HC Deb 10 December 1953 vol 521 cc2160-1
15. Lieut.-Colonel Lipton

asked the Secretary of State for the Home Department whether his attention has been drawn to a report on the law relating to sexual offences drawn up by a joint committee of the Magistrates' Association and the British Medical Association in 1949, of which a copy is in his possession; and what action he has decided to take in the matter.

Sir D. Maxwell Fyfe

I am familiar with this report, but, as I have already informed the House, I am not at present in a position to make any statement on the questions with which it deals.

Lieut.-Colonel Lipton

In view of the fact that this report, published in 1949, foretold the tremendous increase in this class of offence, is it not time that a very strong effort was made to tackle the whole problem, because the vast increase in the number of offences shows that the law, particularly where young children are concerned, is failing to achieve any useful purpose whatsoever?

Sir D. Maxwell Fyfe

I told the House, at rather great length, a week ago that I have the matter under very careful consideration.

29. Mr. K. Robinson

asked the Secretary of State for the Home Department whether he has yet considered a resolution from the Church of England Moral Welfare Council requesting him to set up an inquiry into the whole subject of homosexuality; and what reply he has made.

Sir D. Maxwell Fyfe

I have received and acknowledged this resolution.

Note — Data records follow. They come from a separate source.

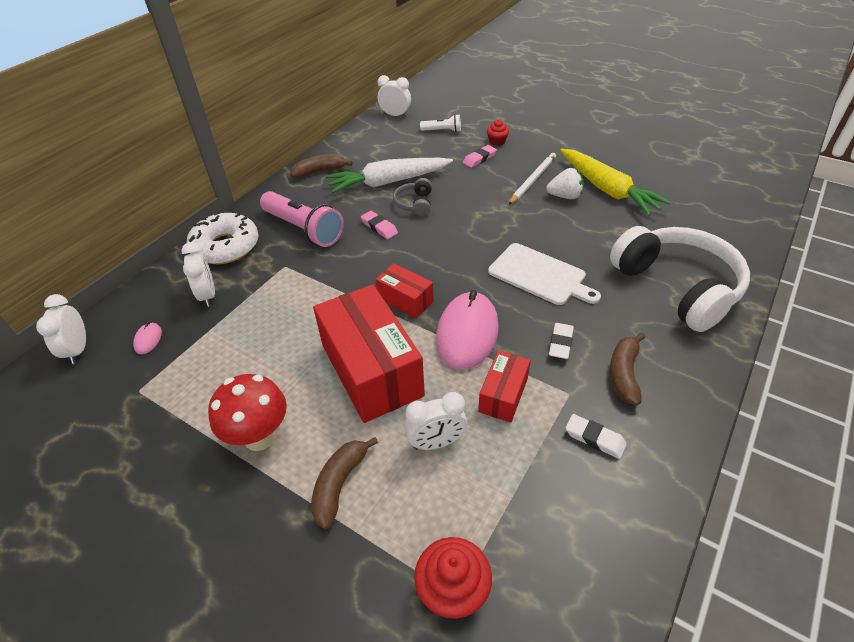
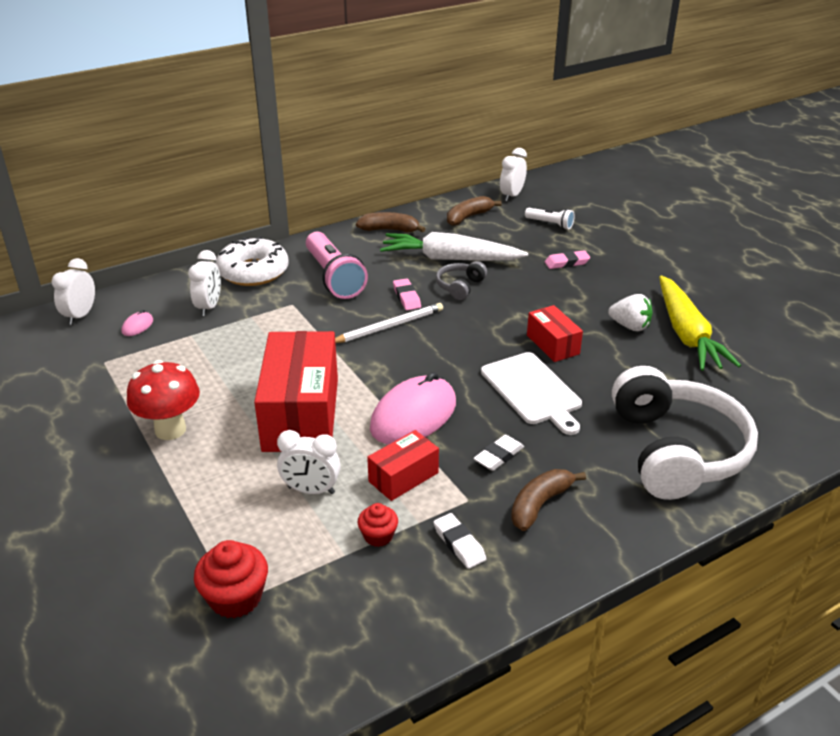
camera: 25 degrees right, 10 degrees down
(340, 484) = (206, 488): brown banana -> brown banana (468, 217)
(395, 115) = (511, 196): white clock -> white clock turned 105 degrees counterclockwise
(405, 300) = (379, 368): red box -> red box (552, 344)
(497, 141) = (602, 251): red cupcake -> red cupcake (378, 536)
(532, 180) = (608, 300): white pencil -> white pencil (389, 326)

I am not at present in a position to send a considered reply to the Church of England Moral Welfare Council, but I shall take their views into account in examining the general question of the law relating to sexual offences and the treatment of sexual offenders.

Mr. Robinson

In view of his rather disappointing replies last week, is the right hon. and learned Gentleman aware that no one has suggested any lessening in the protection of children and young persons? What concerns this body and so many other people is the unsatisfactory state of the law relating to homosexuality among male adults. Has his attention been drawn to the views of a learned judge who, at Kingston, as reported in "The Times" on Monday, said that prison is no solution for these offences and frequently aggravates the causes of the trouble?

Sir D. Maxwell Fyfe

I tried to deal with this matter a week ago, and I do not want to cover the same ground again. I know that the Council has said that the duty of the State to protect young people is self-evident, but one of the matters which it wants to consider is the validity of the right given to the State to take cognisance of immoral private actions between adult male homosexuals. That, to my mind, cannot be looked at in isolation from the effect on young people. That is one of the aspects of the subject to which I attach great importance. I am considering the matter. I have not a shut mind. I know that the Council is approaching the matter with a great desire to do good and I shall be quite prepared to consider the matter further.

Sir T. Moore

In the meantime, will my right hon. and learned Friend consider establishing a hospital for these unhappy people, where they car receive suitable discipline and treatment until the legal review which he is undertaking?

Sir D. Maxwell Fyfe

I must repeat that I do not accept for a moment that prisons are not alive to this problem and doing their utmost to treat these people according to the most up-to-date views and knowledge. A week ago I gave my reasons for thinking that prison treatment is essential in a large number of cases.